As if to counter the negative image, the Iranian government recently opened the doors of the Evin prison to journalists to show off “spruced-up women’s cells and a well-equipped clinic.” The visit to the 2,500-inmate jail, reported the Reuters news agency on Jun 13, “focused on women’s quarters where inmates were in class learning to read, working as paid seamstresses or looking after their infants in the nursery.”
However, reported the agency: “Some inmates grumbled about jail conditions but others said their main complaint was about what they said was an unfair judicial system.”
The journalists were not allowed to visit the building where Jehanbegloo is held. Iran’s Justice Minister confirmed that Jehanbegloo would not be allowed to see a lawyer until his questioning is complete because his is a “security case.”
However, intellectuals in different countries are now mobilising themselves in Jehanbegloo’s defence. The CSDS faculty has registered serious concern at their colleague’s detention. In early May, a delegation from the Centre met an official of the Iranian embassy in India to appeal to Iran “to review and reconsider” Jehanbegloo’s case.
On May 16, CSDS director Suresh Sharma wrote to Iranian president Mahmoud Ahmadinejad on behalf of the Centre’s faculty to “review with sympathy and an open mind the case of our colleague and restore to [him] the freedom to think, write and live as a philosopher-intellectual in Iran.”
The letter recalled that Jehanbegloo was invited by CSDS, a constituent of the Indian Council of Social Science Research, as part of its project “to formulate and reflect alternative imageries concerning politics, political-social theory and democracy,” in particular, democracy “as a universal human questà and not as something that simply could not belong to the world beyond Europe-America.”
The letter says that Jehanbegloo “immensely enhanced our sensitivity and knowledge of Iranian society and civilisation.
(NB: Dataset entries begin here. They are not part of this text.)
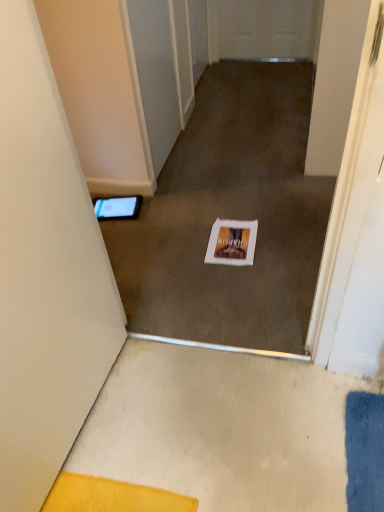
This screenshot has width=384, height=512. Identify the location of vacant space situated above white paper at center (from a real-world perspective). (228, 240).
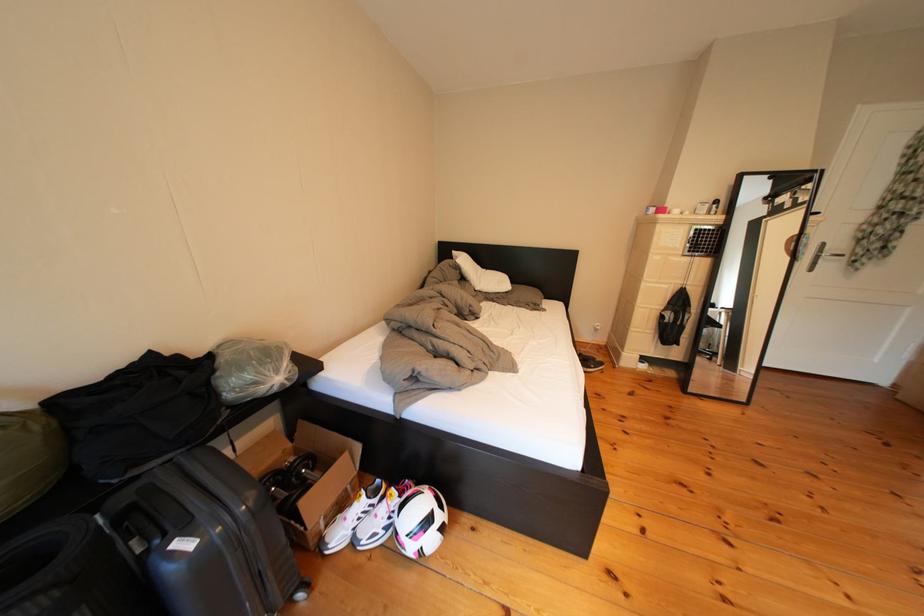
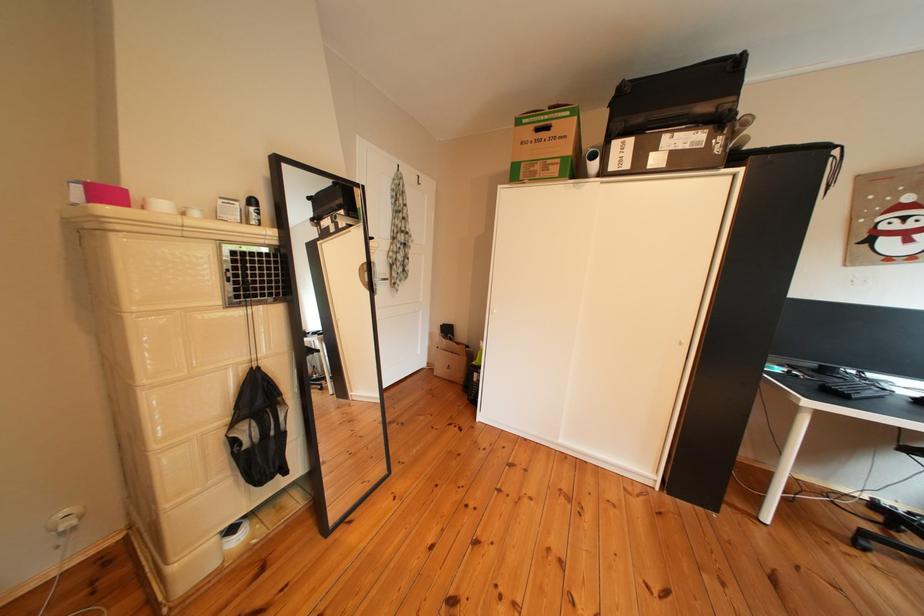
Where in the second image is the point corresponding to [675,215] from the first image?

(123, 199)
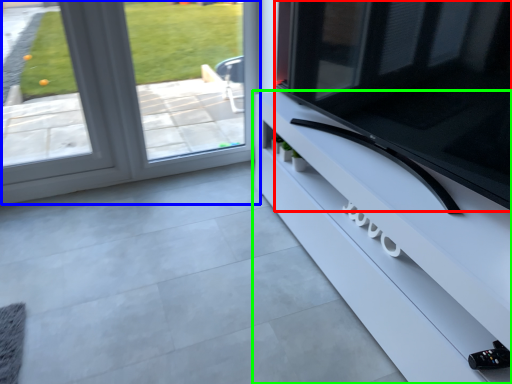
Question: Which is farther away from television (highlighted by a red box)? window (highlighted by a blue box) or furniture (highlighted by a green box)?

Choices:
 (A) window
 (B) furniture

Answer: (A)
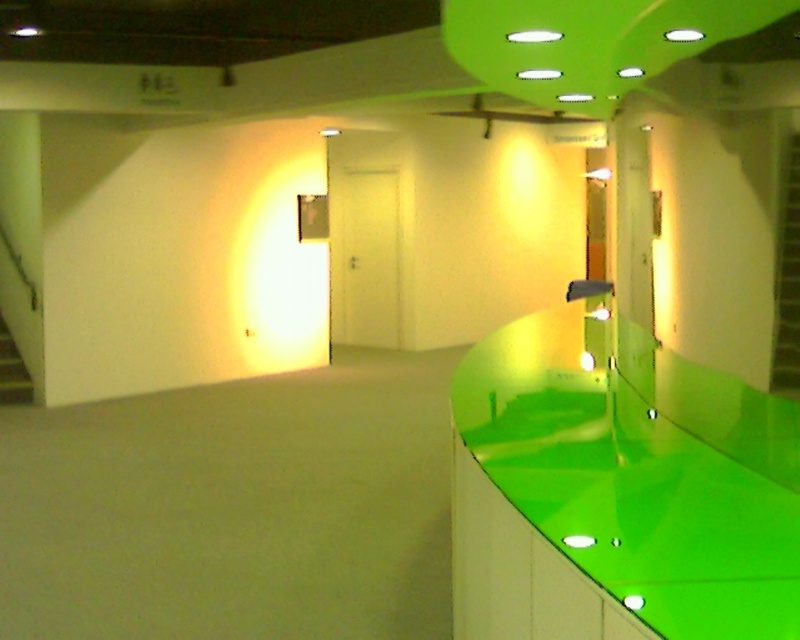
Question: Which is nearer to the wooden staircase at lower left?

Choices:
 (A) green glossy stairwell at right
 (B) glossy green countertop at right

Answer: (B)

Question: Which object appears farthest from the camera in this image?

Choices:
 (A) wooden staircase at lower left
 (B) glossy green countertop at right
 (C) green glossy stairwell at right

Answer: (A)

Question: Is glossy green countertop at right bigger than green glossy stairwell at right?

Choices:
 (A) no
 (B) yes

Answer: (B)

Question: Which point is farther to the camera?

Choices:
 (A) green glossy stairwell at right
 (B) glossy green countertop at right
 (C) wooden staircase at lower left

Answer: (C)

Question: Does green glossy stairwell at right have a greater width compared to wooden staircase at lower left?

Choices:
 (A) no
 (B) yes

Answer: (A)

Question: From the image, what is the correct spatial relationship of glossy green countertop at right in relation to wooden staircase at lower left?

Choices:
 (A) below
 (B) above

Answer: (B)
Our engagement and concern for Iran goes beyond and deeper than the exigencies of current politics. The presence and participation of Ramin Jehanbegloo in intellectual life in India has brought to bear a civilisational vantage of rare quality. It has helped create the basis of a conversation between civilisations upon some of the most difficult and grave questions of our time.”
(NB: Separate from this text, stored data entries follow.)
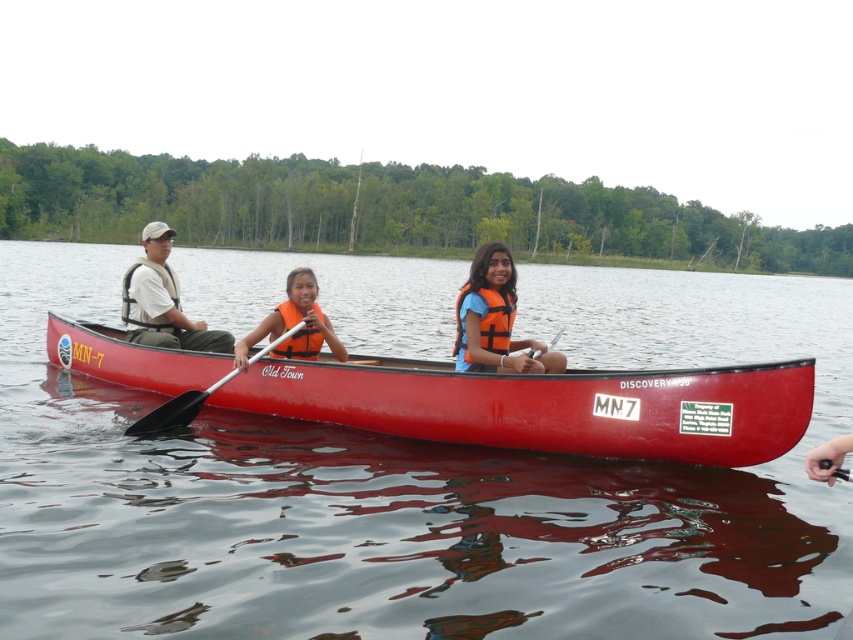
From the picture: Does transparent water at center come behind matte red canoe at center?

No, transparent water at center is in front of matte red canoe at center.

Which is in front, point (543, 627) or point (581, 372)?

Point (543, 627) is in front.

This screenshot has height=640, width=853. Describe the element at coordinates (416, 488) in the screenshot. I see `transparent water at center` at that location.

This screenshot has width=853, height=640. What are the coordinates of `transparent water at center` in the screenshot? It's located at (416, 488).

Between matte red canoe at center and orange life vest at center, which one appears on the right side from the viewer's perspective?

From the viewer's perspective, orange life vest at center appears more on the right side.

Is matte red canoe at center shorter than orange life vest at center?

Indeed, matte red canoe at center has a lesser height compared to orange life vest at center.

Who is more distant from viewer, (47, 332) or (505, 321)?

The point (47, 332) is behind.

At what (x,y) coordinates should I click in order to perform the action: click on matte red canoe at center. Please return your answer as a coordinate pair (x, y). The width and height of the screenshot is (853, 640). Looking at the image, I should click on (546, 404).

Does matte white life vest at left have a greater height compared to metallic silver paddle at center?

Yes.

Is matte white life vest at left below metallic silver paddle at center?

Actually, matte white life vest at left is above metallic silver paddle at center.

Which is in front, point (157, 320) or point (152, 433)?

Point (152, 433) is in front.

At what (x,y) coordinates should I click in order to perform the action: click on matte white life vest at left. Please return your answer as a coordinate pair (x, y). Looking at the image, I should click on (161, 300).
It describes Jehanbegloo as “a philosopher-intellectual committed to non-violence, peace and truth; and as a human being of exceptional decency. As a philosopher, (he) may have said things that some may find unacceptable, unreasonable or plainly foolish. However that be, his activities are all in the public domain. There is nothing even remotely secretive or scheming about (him). Philosophers and votaries of non-violence are unfit for espionage”.
The letter concludes with an appeal to Ahmadinejad “not to allow a philosopher to be punished for his writingsà in the land of Sadi and Hafiz,” Iran’s great medieval philosopher-poets.
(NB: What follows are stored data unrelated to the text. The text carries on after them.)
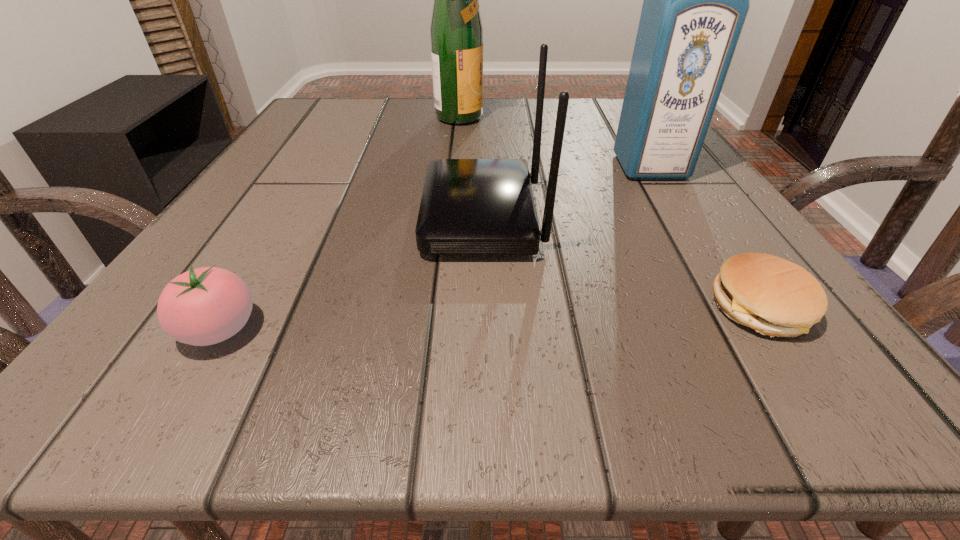
You are a GUI agent. You are given a task and a screenshot of the screen. Output one action in this format:
    pyautogui.click(x=<x>, y=<y>)
    Task: Click on the left liquor
    The image size is (960, 540).
    Given the screenshot: What is the action you would take?
    pyautogui.click(x=456, y=31)

Where is `the farthest object`? the farthest object is located at coordinates (456, 31).

Find the location of a particular element. the right liquor is located at coordinates (696, 0).

The height and width of the screenshot is (540, 960). I want to click on the third shortest object, so [x=469, y=206].

In order to click on the fourth tallest object in this screenshot , I will do `click(204, 306)`.

At what (x,y) coordinates should I click in order to perform the action: click on the leftmost object. Please return your answer as a coordinate pair (x, y). This screenshot has width=960, height=540. Looking at the image, I should click on (204, 306).

Locate an element on the screen. This screenshot has height=540, width=960. the shortest object is located at coordinates (776, 297).

Where is `vacant space located 0.320m on the front-facing side of the farthest object`? The width and height of the screenshot is (960, 540). vacant space located 0.320m on the front-facing side of the farthest object is located at coordinates (637, 120).

The height and width of the screenshot is (540, 960). What are the coordinates of `vacant space situated 0.150m on the flat label side of the nearer liquor` in the screenshot? It's located at (692, 234).

Identify the location of vacant position located on the front-facing side of the router. This screenshot has height=540, width=960. (317, 217).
Jehanbegloo has more than 20 books to his credit, which have explored personalities such as Gandhi, Isaiah Berlin, Rabindranath Tagore and Edward Said.
When IPS interviewed him in Tehran on Apr. 19, barely a fortnight before his arrest, he spoke in a relaxed manner and reflected on a range of global, regional and national issues. He emphasised the influence on his own thinking of Agnes Heller, Adam Michnik and Richard Rorty, besides Gandhi.
He spoke excitedly about the need for an intellectual dialogue across countries and continents and of his efforts to promote it through symposiums and seminars the world over. Nor less important, he said, were the articles he wrote for a host of Iranian papers like “Sharq”, and European publications like “Die Welt”, “El Pais”, “Il Manifesto” and “La Stampa”. He said he was looking forward to a global seminar planned for October in Delhi.